La presse estimait que "Fitna", court-métrage mis jeudi soir sur internet par le député Geert Wilders (Parti de la liberté, 9 députés sur 150), n'était pas le brûlot annoncé depuis des mois, d'où le calme avec lequel il avait été accueilli aux Pays-Bas, mais les autorités prenaient l'affaire au sérieux.
Dans la nuit, le Premier ministre Jan Peter Balkenende, dont le gouvernement a tenté à plusieurs reprises de dissuader M. Wilders de mener à terme son projet, a fait une déclaration en néerlandais et en anglais sur un ton solennel.
"Le film amalgame islam et violence, nous rejetons cette interprétation", a-t-il dit. "Nous regrettons que M. Wilders ait diffusé ce film".
"Nous pensons qu'il n'a d'autre but que d'offenser", a ajouté M. Balkenende. "Mais se sentir offensé ne doit jamais être une excuse pour l'agression ou la menace".

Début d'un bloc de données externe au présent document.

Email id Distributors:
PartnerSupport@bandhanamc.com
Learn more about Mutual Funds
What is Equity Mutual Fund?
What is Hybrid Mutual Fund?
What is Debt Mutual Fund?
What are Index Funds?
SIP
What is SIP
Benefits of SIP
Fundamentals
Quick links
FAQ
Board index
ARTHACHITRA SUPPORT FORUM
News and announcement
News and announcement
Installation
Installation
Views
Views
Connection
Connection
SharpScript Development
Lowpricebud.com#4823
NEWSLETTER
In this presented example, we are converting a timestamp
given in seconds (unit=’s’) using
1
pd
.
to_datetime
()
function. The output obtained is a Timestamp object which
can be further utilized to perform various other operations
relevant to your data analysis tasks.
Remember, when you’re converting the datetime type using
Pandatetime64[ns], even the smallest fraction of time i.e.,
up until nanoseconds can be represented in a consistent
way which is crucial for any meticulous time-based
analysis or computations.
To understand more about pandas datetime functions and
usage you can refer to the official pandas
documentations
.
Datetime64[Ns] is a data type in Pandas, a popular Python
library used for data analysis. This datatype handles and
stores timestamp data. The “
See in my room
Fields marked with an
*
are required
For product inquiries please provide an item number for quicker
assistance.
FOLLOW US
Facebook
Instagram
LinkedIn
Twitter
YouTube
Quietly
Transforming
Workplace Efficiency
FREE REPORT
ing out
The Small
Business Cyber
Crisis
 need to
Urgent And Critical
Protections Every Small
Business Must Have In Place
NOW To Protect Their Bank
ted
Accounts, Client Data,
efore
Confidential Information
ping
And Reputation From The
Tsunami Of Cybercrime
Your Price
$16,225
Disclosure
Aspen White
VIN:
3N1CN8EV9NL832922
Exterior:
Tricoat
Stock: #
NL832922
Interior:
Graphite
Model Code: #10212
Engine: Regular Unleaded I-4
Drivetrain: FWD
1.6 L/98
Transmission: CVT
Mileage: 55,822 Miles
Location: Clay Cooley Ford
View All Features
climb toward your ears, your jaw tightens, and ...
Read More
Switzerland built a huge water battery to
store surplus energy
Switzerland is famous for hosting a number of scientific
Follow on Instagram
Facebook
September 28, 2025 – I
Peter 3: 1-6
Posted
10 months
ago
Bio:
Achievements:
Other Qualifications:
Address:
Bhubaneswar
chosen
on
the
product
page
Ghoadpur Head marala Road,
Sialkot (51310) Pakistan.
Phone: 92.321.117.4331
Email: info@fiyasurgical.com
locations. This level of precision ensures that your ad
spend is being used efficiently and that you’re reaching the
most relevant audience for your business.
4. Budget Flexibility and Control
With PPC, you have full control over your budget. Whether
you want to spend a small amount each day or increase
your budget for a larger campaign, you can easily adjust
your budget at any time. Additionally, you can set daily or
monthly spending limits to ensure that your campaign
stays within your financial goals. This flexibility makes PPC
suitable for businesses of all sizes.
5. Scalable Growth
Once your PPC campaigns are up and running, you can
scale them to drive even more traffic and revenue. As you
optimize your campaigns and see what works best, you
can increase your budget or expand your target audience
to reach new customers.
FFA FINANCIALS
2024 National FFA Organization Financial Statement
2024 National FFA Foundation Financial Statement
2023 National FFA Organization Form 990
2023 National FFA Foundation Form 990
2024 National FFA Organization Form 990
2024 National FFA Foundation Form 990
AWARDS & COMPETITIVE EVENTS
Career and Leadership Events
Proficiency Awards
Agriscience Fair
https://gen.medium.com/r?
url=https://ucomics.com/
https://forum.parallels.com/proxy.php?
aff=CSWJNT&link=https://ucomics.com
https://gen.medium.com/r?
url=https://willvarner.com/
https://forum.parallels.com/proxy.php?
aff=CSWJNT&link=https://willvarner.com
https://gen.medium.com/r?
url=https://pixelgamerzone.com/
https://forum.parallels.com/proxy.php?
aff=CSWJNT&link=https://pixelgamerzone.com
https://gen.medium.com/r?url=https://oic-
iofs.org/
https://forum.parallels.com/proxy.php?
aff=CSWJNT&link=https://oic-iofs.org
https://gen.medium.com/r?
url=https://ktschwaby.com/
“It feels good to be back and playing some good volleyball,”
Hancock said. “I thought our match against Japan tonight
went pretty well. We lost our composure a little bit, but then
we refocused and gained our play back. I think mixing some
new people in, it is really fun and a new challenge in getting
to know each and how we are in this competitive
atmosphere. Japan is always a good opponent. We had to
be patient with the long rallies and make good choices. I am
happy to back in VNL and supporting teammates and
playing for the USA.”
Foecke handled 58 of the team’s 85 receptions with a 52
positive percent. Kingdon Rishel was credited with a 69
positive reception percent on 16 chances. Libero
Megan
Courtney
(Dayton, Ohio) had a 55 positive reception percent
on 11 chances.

Vendredi soir, un parti d'extrême droite tchèque, le Parti national, a indiqué à l'AFP l'avoir mis en ligne sur son site en version originale et en version anglaise sous-titrée en tchèque.
La présidence slovène de l'Union Européenne a déploré vendredi la diffusion du film, estimant qu'il ne faisait qu'"inciter à la haine".
La Haye redoute des manifestations violentes ou des attaques contre les intérêts néerlandais dans les pays musulmans, comme ce fut le cas après la publication de caricatures danoises du Prophète Mahomet.
M. Wilders a rejeté lors d'un entretien avec l'AFP toute responsabilité dans d'éventuelles représailles. "J'espère que cela n'arrivera pas, mais même si cela arrive les responsables seront ceux qui auront commis ces actes, pas moi", a-t-il affirmé.
Le secrétaire général de l'ONU, Ban Ki-moon, a fermement condamné vendredi la diffusion sur internet du film anti-islam, jugeant que rien ne "justifie un discours de haine ou l'incitation à la violence".
L'Iran a vu dans la diffusion du film une "action répugnante", qui "démontre la poursuite d'une vendetta de la part de citoyens occidentaux contre l'islam et les musulmans".
A Amman, des responsables de médias ont annoncé qu'ils allaient poursuivre M. Wilders devant la justice jordanienne et commencer une campagne de boycott de produits néerlandais.
Vendredi matin, des responsables de la communauté musulmane aux Pays-Bas ont lancé un appel au calme à leurs "frères" de l'étranger, ce dont s'est félicité M. Balkenende.
Les ministres de l'Intégration Ella Vogelaar et de la Justice Ernst Hirsch Ballin ont rencontré des représentants des différentes communautés religieuses et des associations d'immigrés pour tenter de prévenir les tensions.
"Fitna" (en arabe: division et discorde au sein de l'islam) a été mis en ligne sur le site d'échange de vidéos liveleak.com, spécialisé dans les images d'actualité et de guerre, basé au Royaume-uni. Des extraits ont ensuite été diffusés sur plusieurs sites similaires et vus par des millions de personnes.